◆ **Problem details**
In the text on Magnolia guatemalensis, rewrite the paragraph that begins "Magnolia guatemalensis is an attractive tree" as a short bulleted list of its main facts.

◆ **Text passage**
Magnolia guatemalensis
- Conservation status: Least Concern (IUCN 3.1)

Scientific classification
- Kingdom: Plantae
- Clade: Embryophytes
- Clade: Tracheophytes
- Clade: Spermatophytes
- Clade: Angiosperms
- Clade: Magnoliids
- Order: Magnoliales
- Family: Magnoliaceae
- Genus: Magnolia
- Section: Magnolia sect. Magnolia
- Species: M. guatemalensis
- Binomial name: Magnolia guatemalensis Donn.Sm.

= Magnolia guatemalensis =

- Genus: Magnolia
- Species: guatemalensis
- Authority: Donn.Sm.
- Conservation status: LC

Species of tree

Magnolia guatemalensis is a tree found in the highlands and mountains of Guatemala. El Salvador, and Honduras. It is considered an indicator species of the cloud forest.

It is known locally as mamey, a common name that is also used for the unrelated species Pouteria sapota from Cuba and the fruit tree Mammea americana from Central and South America.

==Description==
Magnolia guatemalensis is an attractive tree, growing up to 15 meters high. It has tough glossy leaves, with red shiny stipules and sepals. The species is polymorphic, with leaves varying in size and shape, and sometimes lacking pubescence on the lower surface. It flowers from late February to late May. The species' flower petals are also polymorphic, varying in size and shape.

==Range and habitat==
Magnolia guatemalensis is found in Guatemala, Honduras and El Salvador. Its exact range is not well known. The type specimen was collected in Tactic, Alta Verapaz, Guatemala, where it is locally abundant in the marshes. It is also found in Guatemala's Sierra de las Minas Biosphere Reserve. It is found in El Salvador's Cerro de Montecristo National Park, and in the Opalaca, Montecillos, and Guajiquiro cordilleras of Honduras. Its estimated extent of occurrence (EOO) is 45,000 km^{2}.

It is native to humid cloud forests and moist mixed forests between 1,300 and 2,600 meters elevation.

The species is threatened with habitat loss and deforestation across parts of its range, including illegal logging, human-caused fires, and clearing forests for cattle pasture and agriculture.

◆ **Given data**
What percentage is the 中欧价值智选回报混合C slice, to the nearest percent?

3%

◆ **Written reply**
- Attractive tree up to 15 meters tall
- Tough, glossy leaves with red, shiny stipules and sepals
- Polymorphic: leaves vary in size and shape and sometimes lack pubescence on the lower surface
- Flowers from late February to late May
- Petals also vary in size and shape